I tried to debug by implementing an independent funct to test

```
def triplet_loss(y_pred):
"""
Implementation of the triplet loss as defined by formula (3)
Arguments:
y_true -- true labels, required when you define a loss in Keras, you don't need it in this function.
y_pred -- python list containing three objects:
anchor -- the encodings for the anchor images, of shape (None, 64)
positive -- the encodings for the positive images, of shape (None, 64)
negative -- the encodings for the negative images, of shape (None, 64)
Returns:
loss -- real number, value of the loss
"""
anchor, positive, negative = y_pred[0], y_pred[1], y_pred[2]
# Step 1: Compute the (encoding) distance between the anchor and the positive
pos_dist = tf.math.reduce_sum(tf.math.square(tf.math.subtract(anchor,positive)),axis=-1)
# Step 2: Compute the (encoding) distance between the anchor and the negative
neg_dist = tf.math.reduce_sum(tf.math.square(tf.math.subtract(anchor,negative)),axis=-1)
# Step 3: subtract the two previous distances and add alpha.
basic_loss = tf.math.add(tf.math.subtract(pos_dist,neg_dist),0.4)
# Step 4: Take the maximum of basic_loss and 0.0. Sum over the training examples.
loss = tf.math.reduce_sum(tf.math.maximum(basic_loss,0.0))
# add regularization term
print("anchor shape: ",anchor.shape)
print("neg shape: ",negative.shape)
dot_product=tf.matmul(anchor,tf.transpose(negative))
multiply_2_vectors_value=tf.linalg.diag_part(dot_product)
M1=tf.math.reduce_sum(multiply_2_vectors_value,axis=-1)
M2=tf.math.square(multiply_2_vectors_value)
mask=tf.math.maximum(tf.math.subtract(M2,1/64),0.0)
M2=tf.math.reduce_sum(M2,axis=-1)
loss+=1.1*(tf.math.square(M1)+M2)
return loss
```

And it works fine with dummy tensor I passed to it

```
dummy=tf.random.uniform((1,3,224,224,3))
re_dum=model.predict(dummy)
test=triplet_loss(re_dum)
```

re_dum is a list of 3 elements, each is a tensor of shape (1,64),test is a number.
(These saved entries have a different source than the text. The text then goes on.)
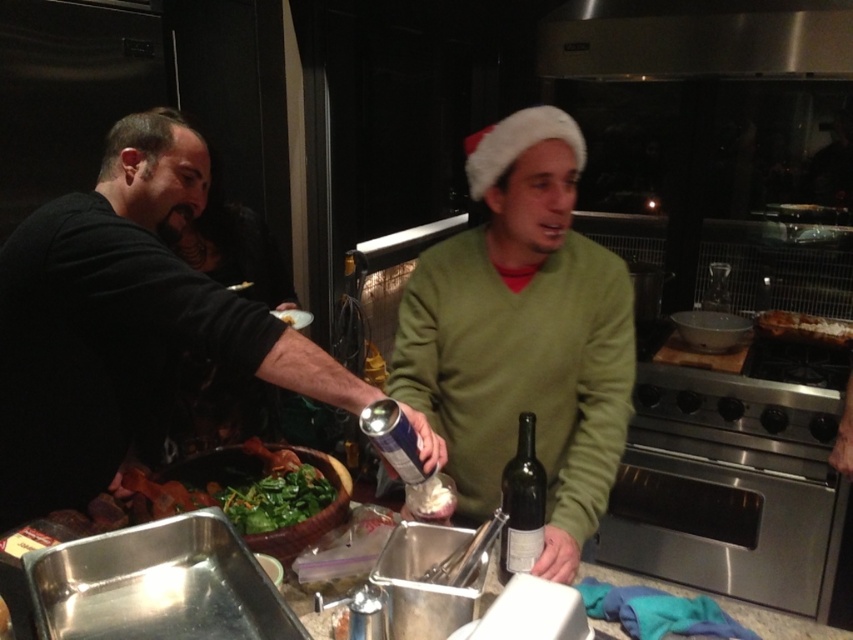
You are a guest at this festive gathering and want to grab the taller item between the matte glass bottle at center and the golden crispy pastry at right. Which one should you choose?

The matte glass bottle at center is taller than the golden crispy pastry at right, so you should choose the matte glass bottle at center.

You are a guest in the kitchen and want to pass between the green matte sweater at center and the stainless steel exhaust hood at upper center. Can you walk through the space between them comfortably?

The green matte sweater at center is narrower than the stainless steel exhaust hood at upper center, so there should be enough space to walk between them comfortably.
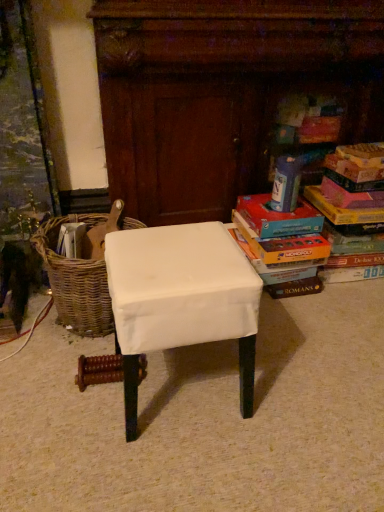
Question: Is multicolored cardboard books at right, the 1th book viewed from the right, further to the viewer compared to woven brown basket at left?

Choices:
 (A) no
 (B) yes

Answer: (B)

Question: Is multicolored cardboard books at right, which ranks as the 2th book in left-to-right order, shorter than woven brown basket at left?

Choices:
 (A) yes
 (B) no

Answer: (B)

Question: Would you say multicolored cardboard books at right, which ranks as the 2th book in left-to-right order, is outside woven brown basket at left?

Choices:
 (A) no
 (B) yes

Answer: (B)

Question: Is multicolored cardboard books at right, the 1th book viewed from the right, closer to camera compared to woven brown basket at left?

Choices:
 (A) no
 (B) yes

Answer: (A)

Question: Is woven brown basket at left located within multicolored cardboard books at right, which ranks as the 2th book in left-to-right order?

Choices:
 (A) yes
 (B) no

Answer: (B)

Question: Can you confirm if multicolored cardboard books at right, the 1th book viewed from the right, is positioned to the right of woven brown basket at left?

Choices:
 (A) no
 (B) yes

Answer: (B)

Question: From a real-world perspective, is white fabric-covered stool at center located higher than hardcover book at upper right?

Choices:
 (A) yes
 (B) no

Answer: (B)

Question: Can you confirm if white fabric-covered stool at center is wider than hardcover book at upper right?

Choices:
 (A) yes
 (B) no

Answer: (A)

Question: Can you confirm if white fabric-covered stool at center is smaller than hardcover book at upper right?

Choices:
 (A) no
 (B) yes

Answer: (A)

Question: Does white fabric-covered stool at center have a greater height compared to hardcover book at upper right?

Choices:
 (A) no
 (B) yes

Answer: (B)

Question: Considering the relative positions of white fabric-covered stool at center and hardcover book at upper right in the image provided, is white fabric-covered stool at center to the right of hardcover book at upper right from the viewer's perspective?

Choices:
 (A) no
 (B) yes

Answer: (A)

Question: Could you tell me if white fabric-covered stool at center is facing hardcover book at upper right?

Choices:
 (A) yes
 (B) no

Answer: (B)

Question: Would you say matte cardboard book at right, which ranks as the second book in right-to-left order, contains multicolored cardboard books at right, the 1th book viewed from the right?

Choices:
 (A) yes
 (B) no

Answer: (B)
So this little test shows that there is no problem with my implementing. But why the error keeps showing up?

Besides, when I replace

```
dot_product=tf.matmul(anchor,tf.transpose(negative))
```

with

```
dot_product=tf.matmul(tf.expand_dims(anchor,axis=0),tf.transpose(tf.expand_dims(negative,axis=0)))
```

The error disappeared, but it seems very perplexing for me why it works.